Who are affected most by this? The answer is those children aged between three and a half and seven during their formative years. Their performances in school are being affected very badly and if their parents cannot afford to have the operation carried out privately they will find it impossible to have surgery carried out. I am aware of the families who have been forced to go to credit unions, banks and loan sharks because they needed to have operations carried out privately. That is a scandal. It is also a scandal that a differentiation is made between the haves and have nots.

An attempt was made to improve the position by appointing an ear, nose and throat surgeon at the South Infirmary in Cork city but that appointment was blocked either by the medical organisations or the Department. I am not sure which of them was responsible but I would like to know the truth. As a result some children will have to wait. I appeal to the Minister of State to intervence in this case where the appointment of a competent and suitably qualified man was blocked for either political or medical reasons. The House deserves a statement on that matter.

I hope there will be full consultations between the Southern Health Board, the voluntary hospitals in the Cork area and the Minister's officials in an effort to bring about an improvement as it is the weakest and the poorest who are being affected most.

Waiting lists for certain modern medical elective procedures are an inevitable part of a sophisticated health care system like our own. Although ear, nose and throat surgery falls into this category I would stress that improvements have been made during the past 18 months. The Government recognised that a problem with waiting lists existed in the ENT area and we took specific steps to deal with this problem. Extra resources were provided and the result has been a reduction in the waiting lists for ENT surgery for both adults and children.

The latest information available shows that ENT waiting lists nationally decreased by almost 9 per cent between April 1990 and February of this year.

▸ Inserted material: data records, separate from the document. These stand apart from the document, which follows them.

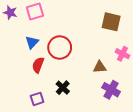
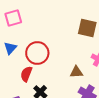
red semicircle: (38, 65) -> (26, 74), moved

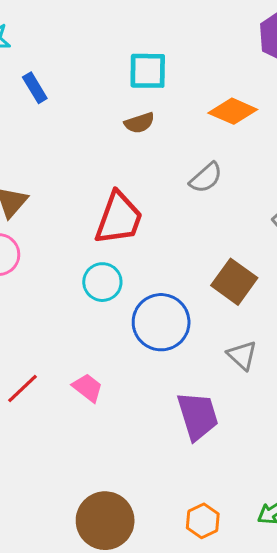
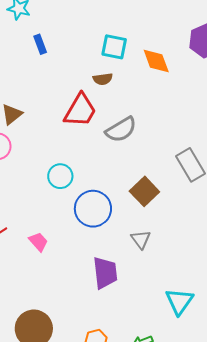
orange diamond: (233, 111) -> (156, 61), moved, turned 36
gray semicircle: (206, 178) -> (121, 130), moved, size x1.4
red trapezoid: (119, 218) -> (80, 110), moved

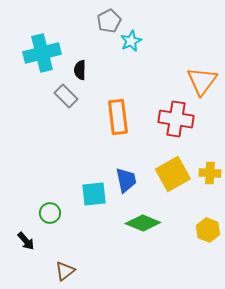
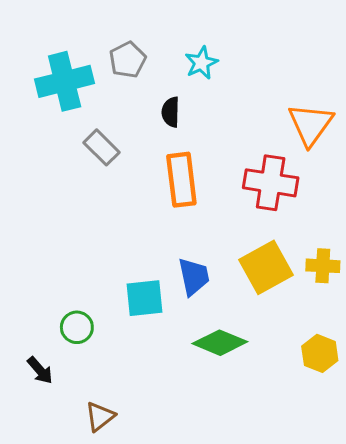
gray pentagon: (109, 21) -> (128, 60), moved
black semicircle: (80, 70) -> (171, 112), moved

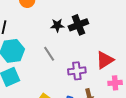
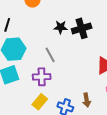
purple cross: (77, 71) -> (42, 77), moved

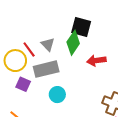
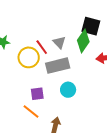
purple square: (23, 84) -> (37, 94), moved, turned -32

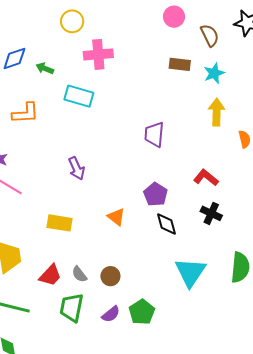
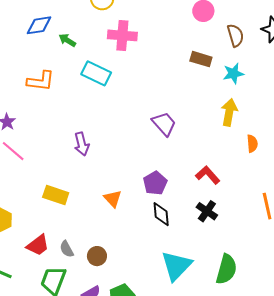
purple trapezoid: (154, 134) -> (164, 124), turned 124

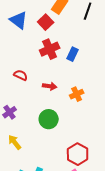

In general, the situation with regard to ENT services has improved throughout the country as a result of specific measures which the Minister for Health has taken on behalf of the Government. In Temple Street Hospital, for example, the waiting list decreased by 64 per cent from November 1989 to March 1991. At the South Infirmary Victoria Hospitals in Cork, which is the regional ENT centre for the Southern Health Board area, the waiting list has decreased by over 45 per cent since January of last year.

Can the Minister of State give us the figures?

It is our objective to ensure that this improved level of service will be maintained. Deputy Allen recognised in this contribution that we have made a trojan effort. I do not have the specific information he requested pertaining to the proposed appointment in the Cork hospital but I will refer that matter to the Minister for Health who I am sure will be in touch with the Deputy about that matter. I am certain, as somebody who was in the Department for almost two years, that we have made major progress in this area and I think the country and the Deputy recognise this.

The Minister of State quoted percentages. It is a pity the Minister was not here.

The Dáil adjourned at 5.35 p.m. until 2.30 p.m. on Tuesday, 23 April 1991.